Prepare the Docker images

  1. Vineyard has delivered a benchmark project to test Kedro pipelines on Vineyard and S3:

    $ cd python/vineyard/contrib/kedro/benchmark/mlops
    
  2. Configure the credentials configurations of AWS S3:

    $ cat conf/aws-s3/credentials.yml
    benchmark_aws_s3:
        client_kwargs:
            aws_access_key_id: Your AWS/Minio Access Key ID
            aws_secret_access_key: Your AWS/Minio Secret Access Key
            region_name: Your AWS Region Name
    
  3. To deploy pipelines to Kubernetes, you first need to build the Docker image for the benchmark project.

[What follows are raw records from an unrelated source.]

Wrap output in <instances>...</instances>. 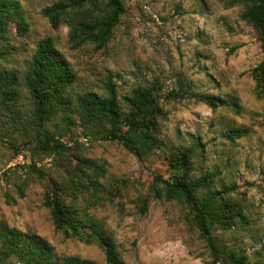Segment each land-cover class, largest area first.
I'll list each match as a JSON object with an SVG mask.
<instances>
[{"label":"rangeland","instance_id":"1","mask_svg":"<svg viewBox=\"0 0 264 264\" xmlns=\"http://www.w3.org/2000/svg\"><path fill=\"white\" fill-rule=\"evenodd\" d=\"M58 1L20 0L27 32L21 35L12 25L7 39L0 40V72L12 70L22 81L38 43L50 37L78 75L72 97L86 92L105 95L108 81L120 97L159 82L163 93L186 89L230 102L211 108L193 98L163 101L168 116L161 136L169 147L194 149L193 175L211 174L214 189L229 191L246 207L248 224L216 232L219 243L245 253L252 264H264V96L256 92L252 76L263 56L254 29L241 17L244 8L227 7L222 0H122L126 13L108 46L73 49L69 28L54 29L41 14ZM32 107L23 88L13 113L0 112V224L45 239L59 258L76 256L107 264L97 244L56 231L44 206L47 184L64 178L67 162L28 146ZM11 115L23 126L13 127ZM73 117L69 126L58 116L47 127L63 135L71 154L105 164L99 201L92 205L79 196L78 204L112 235L124 262L211 264L210 252L182 206L151 194L157 175L170 176L169 150L141 160L117 142L88 136L76 113ZM240 128L248 129V135L231 140L229 131ZM146 199L144 211L141 203Z\"/></svg>","mask_w":264,"mask_h":264},{"label":"trees","instance_id":"2","mask_svg":"<svg viewBox=\"0 0 264 264\" xmlns=\"http://www.w3.org/2000/svg\"><path fill=\"white\" fill-rule=\"evenodd\" d=\"M227 7L242 6V19L255 31L262 52L261 63L252 70L256 92L264 96V0H222ZM126 13L122 0H61L43 8L41 14L57 29L69 28V43L73 49L93 45L104 49ZM12 25L19 34H26L28 24L20 0H0V40H6ZM12 70L0 72V112L13 113L19 105L25 88L32 101L31 134L28 146L39 154L63 157L64 178L47 184L44 206L49 209L56 231L67 238L85 244H97L107 264H126L120 257L112 235L78 204V197L94 204L104 187L105 164L71 154L63 135L47 126L58 116L66 126L74 123L76 113L87 129L88 136L96 140L121 144L139 159L157 151L169 150L166 160L170 176L157 175L151 189L153 198L177 202L186 212L187 219L196 228L210 252L211 264H252L245 253L219 243L218 231H230L248 224L246 207L233 200L229 191L214 189L211 174L195 177L194 149L184 146L170 147L161 136L162 121L168 116L163 101L193 98L211 108L230 106V102L209 94H189L187 90L163 93L159 82L139 86L130 95L120 97L116 85L105 84V95L86 92L72 97L70 91L78 75L72 69L52 38L37 45L22 81ZM12 117L11 125H22ZM9 117V116H6ZM248 129H231L229 138L236 140L248 135ZM33 172L43 177L42 171L31 165ZM20 198L24 191L19 188ZM14 200V199H12ZM148 201L141 207L147 209ZM94 264L79 257L59 258L54 247L45 239L31 233L0 224V264Z\"/></svg>","mask_w":264,"mask_h":264}]
</instances>
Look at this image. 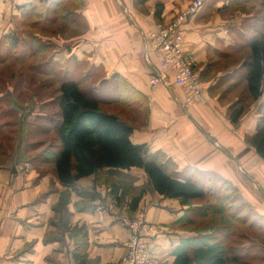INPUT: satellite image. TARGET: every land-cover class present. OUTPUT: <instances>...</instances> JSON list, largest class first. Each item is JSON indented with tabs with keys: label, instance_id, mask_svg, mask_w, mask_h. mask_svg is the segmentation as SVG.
<instances>
[{
	"label": "crops",
	"instance_id": "crops-1",
	"mask_svg": "<svg viewBox=\"0 0 264 264\" xmlns=\"http://www.w3.org/2000/svg\"><path fill=\"white\" fill-rule=\"evenodd\" d=\"M190 1L78 0L72 9L77 18L70 17L67 29L34 33L46 45L43 69L46 78L61 72L58 85L62 76L80 81L86 94H98L103 100L118 96L114 76L119 75L139 92L132 103L130 139L145 145L146 158L180 180L226 183L249 209L250 219L262 222L264 157L248 139L264 121V93L255 100L245 98L236 123L228 116L230 105L246 95L242 62L250 54L248 9L258 0H204L202 9L181 26L185 51L207 96L205 104L186 106V90L171 79L163 85L150 84L156 65L148 33L156 24L170 22ZM51 3L0 0V37L18 29V21L30 12L43 19ZM20 149L25 151L23 144ZM14 150L10 163L0 165V264H79L74 257L77 247L81 264H117L128 238L120 223L124 215H142L158 230L149 239L146 264L173 263L179 238L188 236L179 233V219L187 214V206L151 190L142 169L121 170L118 193L126 194L117 198L109 187L95 183L93 175L62 185L50 163L34 155L17 164V144ZM140 188L145 192L130 212L129 198Z\"/></svg>",
	"mask_w": 264,
	"mask_h": 264
},
{
	"label": "trees",
	"instance_id": "trees-1",
	"mask_svg": "<svg viewBox=\"0 0 264 264\" xmlns=\"http://www.w3.org/2000/svg\"><path fill=\"white\" fill-rule=\"evenodd\" d=\"M77 2L78 0H52V5L43 19L30 12L23 16L20 23L35 28L42 34L49 29L62 32L68 28L70 17L74 20L77 18L72 11ZM258 2L260 8L264 7V0ZM159 12L157 8L156 15ZM260 13L261 9L251 18L254 21L247 23V28L251 32L247 41L250 54L242 62V66L246 68L244 74L246 95L240 96L230 105L228 116L232 123H236L243 114L246 97L255 100L264 93V13H261L263 15ZM26 43L18 29H13L0 37V46H5V59L28 68L31 60L42 53L46 45L39 40L36 49H28ZM114 77L117 80L118 96L110 100L86 94L81 88L80 81L68 78L60 80L57 90L58 120L52 121L55 143L48 152L44 151L41 160L51 164L55 176L62 185H70L82 177L93 175L95 183L106 185L110 189V194L119 198L118 195L126 194L124 191L118 193L121 189L119 173L121 170L135 167L142 169L146 174L150 189L163 197L177 199L182 206L204 202V205L200 204L202 209L198 214L218 220L212 229L217 230V235L216 233L212 235L213 245L191 243V248L176 251L172 264H255L253 261L257 257L259 261H264V254L261 255L259 252L250 254L247 250H234L230 245L224 246L227 231L232 229V224H239L250 230L254 226L259 229L264 227V220L257 225L256 220L250 219L249 209L243 211L244 205L237 204L234 189L224 182L214 185L196 184L190 179L180 180L168 174L162 164L147 159L144 144H135L131 141L132 103L138 98L139 92L119 75ZM10 124L13 123H6L0 127V165L4 163L2 160L7 162L8 158L15 155L14 147L9 145L13 140L12 135L2 130L3 127L11 126ZM248 141L255 151L264 157V121L259 123L256 133ZM19 146L18 144L17 152ZM7 152L10 154L7 155ZM144 192L145 189L140 188L136 194L130 196L128 201L130 212L136 210ZM216 226H221L222 229ZM77 235L81 237L83 233ZM79 250L81 247H77L74 257L81 264L84 260L80 257Z\"/></svg>",
	"mask_w": 264,
	"mask_h": 264
},
{
	"label": "rangeland",
	"instance_id": "rangeland-1",
	"mask_svg": "<svg viewBox=\"0 0 264 264\" xmlns=\"http://www.w3.org/2000/svg\"><path fill=\"white\" fill-rule=\"evenodd\" d=\"M259 5L260 3L258 1L257 5H250L248 11L252 15L251 18L256 15L259 9H261V13H264V7L260 8ZM253 21L254 20H250L249 22ZM17 24L19 33L24 37L25 42L27 41L26 44L28 49H36L39 40H41V38L38 39V37L34 36V33H37L38 30L27 25H22L19 21ZM258 25H260V23H258ZM4 52L5 46L1 45L0 127L6 123H13L10 124L11 126L8 128H2V130H6L13 136L14 141L9 145L13 147L15 144H17V146L18 144L24 145L25 151L20 149L19 152H17V164L26 162V159L34 155L36 156L35 159H41L44 151L48 152L51 145L55 143L54 135L50 131L52 130V121L55 122L57 120L58 105L57 100L42 105L39 104V101L50 96L56 97L58 94V79L61 76V72L56 70L58 72L54 73V76L46 78L43 63L48 57L45 50L31 60L28 64V68L26 66V68L23 66L21 67L15 62L5 59ZM45 78L47 80H45ZM62 78H64V76H62L61 79ZM86 89H88V87H86ZM6 95H11L12 97L9 98L6 97ZM95 97L102 98L98 94L95 95ZM33 112H41L43 115H35ZM4 146H6V144H4ZM4 146L3 148H5ZM29 149L35 150L33 154L27 152ZM8 154L10 153L7 152V155ZM12 158H8L9 161L7 162L4 160L1 162L8 164ZM6 159L7 158H5V160ZM121 174L122 172L119 173V175ZM191 180L196 184H200L192 177ZM200 204L204 205V202H200ZM200 204L199 202H193V204L187 206V214L179 219V233L184 232L188 235L179 238L181 239L179 250L191 248V243L194 242L196 244L209 243V245H213L212 243H214L211 239L214 233L217 235V230L212 229L214 225H217L218 220L212 219V217H202V214H198L199 210L202 209ZM237 204H239V202H237ZM245 210L246 209L243 211ZM258 223L260 224L261 222H257V225ZM216 227L222 229L221 226ZM231 228L232 229L227 231L228 236L224 246L230 245L234 250H247L250 254L253 252H259L261 255L264 254V250H259L257 248H264V235L261 236L264 229L263 226L260 229L254 226L250 230L239 224H232ZM253 262L255 264H264V261H259L258 257Z\"/></svg>",
	"mask_w": 264,
	"mask_h": 264
},
{
	"label": "built area",
	"instance_id": "built-area-1",
	"mask_svg": "<svg viewBox=\"0 0 264 264\" xmlns=\"http://www.w3.org/2000/svg\"><path fill=\"white\" fill-rule=\"evenodd\" d=\"M204 2L191 0L170 22L156 24L148 33V49L152 52L156 65L149 80L150 84L163 85L171 79L174 85L186 90V106L207 103L200 75L185 51L184 34L181 30V26L202 9ZM120 223L127 229L128 238L125 253L117 264H146L149 239L158 230L148 224L142 215H124L120 218Z\"/></svg>",
	"mask_w": 264,
	"mask_h": 264
}]
</instances>
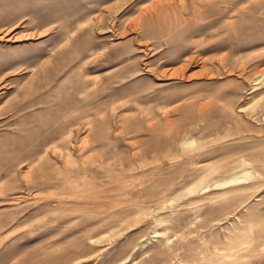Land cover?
<instances>
[{"label": "rangeland", "instance_id": "obj_1", "mask_svg": "<svg viewBox=\"0 0 264 264\" xmlns=\"http://www.w3.org/2000/svg\"><path fill=\"white\" fill-rule=\"evenodd\" d=\"M4 28L0 264H264V0H0Z\"/></svg>", "mask_w": 264, "mask_h": 264}, {"label": "bare ground", "instance_id": "obj_2", "mask_svg": "<svg viewBox=\"0 0 264 264\" xmlns=\"http://www.w3.org/2000/svg\"><path fill=\"white\" fill-rule=\"evenodd\" d=\"M8 29L4 28V29H0V34H6ZM3 36V35H2ZM26 37V36H25ZM4 85V84H3ZM2 85V86H3ZM182 144L184 146H189V145H192L194 144V139L192 137H185L183 140H182ZM34 161L31 160V161H28V164L29 163H32ZM239 164H243V163H248L247 160H245L244 158H241L239 160ZM74 163V162H73ZM66 164H70V162L68 163H65ZM72 164V163H71ZM74 165V164H73ZM75 169L77 170L78 169V166L75 167ZM216 169L213 167V166H209L207 165L206 167V173L207 174H210L212 173L213 171H215ZM252 174V171L250 169H243L241 170L240 172H236V173H232V174H229V176L225 177V178H220V179H217V181H214L215 184H222V183H228V182H237V180H241L242 178L244 177H247V176H250ZM67 175H70V171H64L61 178L64 180H67V178H69ZM155 231V230H154Z\"/></svg>", "mask_w": 264, "mask_h": 264}]
</instances>
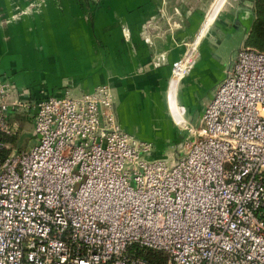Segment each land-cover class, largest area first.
<instances>
[{
    "label": "built area",
    "instance_id": "built-area-1",
    "mask_svg": "<svg viewBox=\"0 0 264 264\" xmlns=\"http://www.w3.org/2000/svg\"><path fill=\"white\" fill-rule=\"evenodd\" d=\"M158 30L145 25L147 44ZM199 44L172 65L175 120L169 93ZM13 113L32 117L30 149L5 140ZM182 119L183 154L153 158L154 143L120 124L109 84L32 100L0 78V264H151L147 250L158 264H264V51L241 46L199 124Z\"/></svg>",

    To show how vineyard can accelerate the data sharing along with the dataset scales, Docker images for different data size will be generated:

    • For running Kedro on vineyard:

      $ make docker-build
      

      You will see Docker images for different data size are generated:

      $ docker images | grep mlops
      mlops-benchmark    latest    fceaeb5a6688   17 seconds ago   1.07GB
      
  4. To make those images available for your Kubernetes cluster, they need to be pushed to your registry (or load to kind cluster if you setup your Kubernetes cluster using kind):

    • Push to registry:

      $ docker tag mlops-benchmark:latest <Your Registry>/mlops-benchmark:latest
      $ docker push <Your Registry>/mlops-benchmark:latest
      
    • Load to kind cluster:

      $ kind load docker-image mlops-benchmark:latest
      

Deploy the Kedro Pipelines

  1. Deploy the Kedro pipeline with vineyard for intermediate data sharing:

    $ kubectl create namespace vineyard
    $ for multiplier in 1 10 100 500; do \
         argo submit -n vineyard --watch argo-vineyard-benchmark.yml -p multiplier=${multiplier}; \
      done
    
  2. Similarly, using AWS S3 or Minio for intermediate data sharing:

    • Using AWS S3:

      $ kubectl create namespace aws-s3
      # create the aws secrets from your ENV
      $ kubectl create secret generic aws-secrets -n aws-s3 \
           --from-literal=access_key_id=$AWS_ACCESS_KEY_ID \
           --from-literal=secret_access_key=$AWS_SECRET_ACCESS_KEY
      $ for multiplier in 1 10 100 500 1000 2000; do \
           argo submit -n aws-s3 --watch argo-aws-s3-benchmark.yml -p multiplier=${multiplier}; \
        done
      
    • Using Cloudpickle dataset:

      $ kubectl create namespace cloudpickle
      # create the aws secrets from your ENV
      $ kubectl create secret generic aws-secrets -n cloudpickle \
           --from-literal=access_key_id=$AWS_ACCESS_KEY_ID \
           --from-literal=secret_access_key=$AWS_SECRET_ACCESS_KEY
      $ for multiplier in 1 10 100 500 1000 2000; do \
           argo submit -n cloudpickle --watch argo-cloudpickle-benchmark.yml -p multiplier=${multiplier}; \
        done
      
    • Using Minio:

      $ kubectl create namespace minio-s3
      $ for multiplier in 1 10 100 500 1000 2000; do \
           argo submit -n minio-s3 --watch argo-minio-s3-benchmark.yml -p multiplier=${multiplier}; \
        done
      

Performance

After running the benchmark above on Kubernetes, we recorded each node’s execution time from the logs of the argo workflow and calculated the sum of all nodes as the following end-to-end execution time for each data scale:

Data Scale

Vineyard

Minio S3

Cloudpickle S3

AWS S3

1

4.2s

4.3s

22.5s

16.9s

10

4.9s

5.5s

28.6s

23.3s

100

13.2s

20.3s

64.4s

74s

500

53.6s

84.5s

173.2s

267.9s

1000

109.8s

164.2s

322.7s

510.6s

2000

231.6s

335.9s

632.8s

1069.7s

We have the following observations from above comparison:

  • Vineyard can significantly accelerate the data sharing between tasks in Kedro pipelines, without the need for any intrusive changes to the original Kedro pipelines;

  • When data scales, the performance of Vineyard is more impressive, as the intermediate data sharing cost becomes more dominant in end-to-end execution;

  • Even compared with local Minio, Vineyard still outperforms it by a large margin, thanks to the ability of Vineyard to avoid (de)serialization, file I/O and excessive memory copies.

  • When using the Cloudpickle dataset(pickle + zstd), the performance is better than AWS S3, as the dataset will be compressed before uploading to S3.